Если мы примем на себя труд определить главные жизненные принципы, выработанные этим умирающим миросозерцанием, то легко убедимся, что все они вращаются около самого ограниченного числа представлений, между которыми едва ли не самую видную роль играют: необузданность воли, стремление подавить сознательную работу мысли, трудобоязнь и, наконец… клубника во всех видах и формах, как отдохновение от подвигов по части необузданности. Конечно, с таким запасом нельзя рассчитывать на многое в смысле положительном и творческом, но можно и даже очень можно воспользоваться им, как метательным орудием, весьма пригодным для затруднения общественного хода. Мало сознавать, что истина и право, в окончательном результате, всегда торжествуют; не надо упускать из вида, что за правом и истиной стоят живые люди, которые могут страдать и погибать, и что самый мир истины и права есть мир нарождающийся и потому окруженный обстановкою настолько колеблющеюся, что она еще слишком мало ограждает его от притязаний своеволия и необузданности.

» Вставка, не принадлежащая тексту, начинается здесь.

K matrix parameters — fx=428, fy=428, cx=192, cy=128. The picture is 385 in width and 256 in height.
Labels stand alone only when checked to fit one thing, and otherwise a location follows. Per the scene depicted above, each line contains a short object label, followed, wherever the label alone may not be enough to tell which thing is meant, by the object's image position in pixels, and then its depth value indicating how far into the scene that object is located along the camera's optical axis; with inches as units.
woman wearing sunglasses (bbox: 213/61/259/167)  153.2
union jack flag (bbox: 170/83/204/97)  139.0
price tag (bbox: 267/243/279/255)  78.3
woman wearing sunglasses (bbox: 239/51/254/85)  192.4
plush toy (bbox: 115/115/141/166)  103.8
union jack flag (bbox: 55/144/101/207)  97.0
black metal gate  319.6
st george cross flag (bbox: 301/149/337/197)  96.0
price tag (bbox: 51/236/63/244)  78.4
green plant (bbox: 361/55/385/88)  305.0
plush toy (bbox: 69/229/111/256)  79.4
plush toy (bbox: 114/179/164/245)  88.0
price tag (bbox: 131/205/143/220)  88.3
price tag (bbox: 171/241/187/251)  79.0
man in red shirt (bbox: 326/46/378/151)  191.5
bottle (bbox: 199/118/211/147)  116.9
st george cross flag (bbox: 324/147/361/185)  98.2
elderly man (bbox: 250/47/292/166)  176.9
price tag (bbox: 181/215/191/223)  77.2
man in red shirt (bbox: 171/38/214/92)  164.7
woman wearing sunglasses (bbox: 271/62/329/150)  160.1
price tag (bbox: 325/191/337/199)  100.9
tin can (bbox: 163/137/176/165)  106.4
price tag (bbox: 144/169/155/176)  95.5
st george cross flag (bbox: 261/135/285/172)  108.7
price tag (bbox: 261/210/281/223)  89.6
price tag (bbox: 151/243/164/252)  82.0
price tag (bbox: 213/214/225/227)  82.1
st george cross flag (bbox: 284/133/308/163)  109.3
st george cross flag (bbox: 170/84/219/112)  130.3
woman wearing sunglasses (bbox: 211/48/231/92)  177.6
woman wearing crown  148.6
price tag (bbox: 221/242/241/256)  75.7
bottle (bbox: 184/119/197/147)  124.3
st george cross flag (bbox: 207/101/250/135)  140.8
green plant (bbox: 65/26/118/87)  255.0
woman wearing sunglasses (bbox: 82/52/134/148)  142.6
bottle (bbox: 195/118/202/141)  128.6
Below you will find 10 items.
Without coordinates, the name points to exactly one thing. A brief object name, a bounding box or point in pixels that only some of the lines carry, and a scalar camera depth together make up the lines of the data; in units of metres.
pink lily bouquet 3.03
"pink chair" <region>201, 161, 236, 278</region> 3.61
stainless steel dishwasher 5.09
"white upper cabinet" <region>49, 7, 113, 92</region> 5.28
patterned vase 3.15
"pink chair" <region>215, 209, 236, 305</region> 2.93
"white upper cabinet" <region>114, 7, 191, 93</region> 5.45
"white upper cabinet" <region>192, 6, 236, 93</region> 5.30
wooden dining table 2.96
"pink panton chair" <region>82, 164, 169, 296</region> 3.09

Сопоставить эти два мира, показать их взаимное друг па друга давление — это задача не только не лишняя, но и поучительная. Почему пошлость и необузданность всегда и неизменно торжествуют? почему, за всем тем, это торжество только кажущееся, выражающееся исключительно во внешних результатах? Почему сознательное искание истины и права всегда и неизменно затрудняется? почему, за всем тем, оно столь же неизменно торжествует? Все это такие вопросы, уяснение которых далеко не может быть безынтересным для общества. Самая борьба, которая неминуемо возникает из этого сопоставления, представляет такой животрепещущий материал, из которого сама собою зиждется драма со всеми ее потрясающими и воспитывающими поучениями.
В этом смысле, несомненно, нет того нищего духом нахала, который не был бы достоин изучения, нет такого страдающего разжижением спинного мозга эстетика-клубнициста, которого изображение можно было бы счесть излишним. Все они не только существуют, но и торжествуют и, следовательно, имеют полное право удержать свое место в общей картине. Не один придаток они составляют в ней, не в роли действующих лиц без речей являются они, но в роли героев, защищающих право, признанное преданием. Трагическая судьба этих сторонников отжившего предания и бессознательности столь же несомненна, как и таковая ж судьба тех, которые борются с бессознательностью; она только менее бросается в глаза. Если последние гибнут непосредственно под грубыми, почти механическими ударами судьбы * , то первые погибают путями более косвенными: они гибнут в своих детях * , гибнут жертвою той горькой очевидности, что сколько они ни употребляли усилий для защиты своих пенатов, все-таки, в их глазах, в их собственные святилища успели проникнуть и водвориться иные пенаты.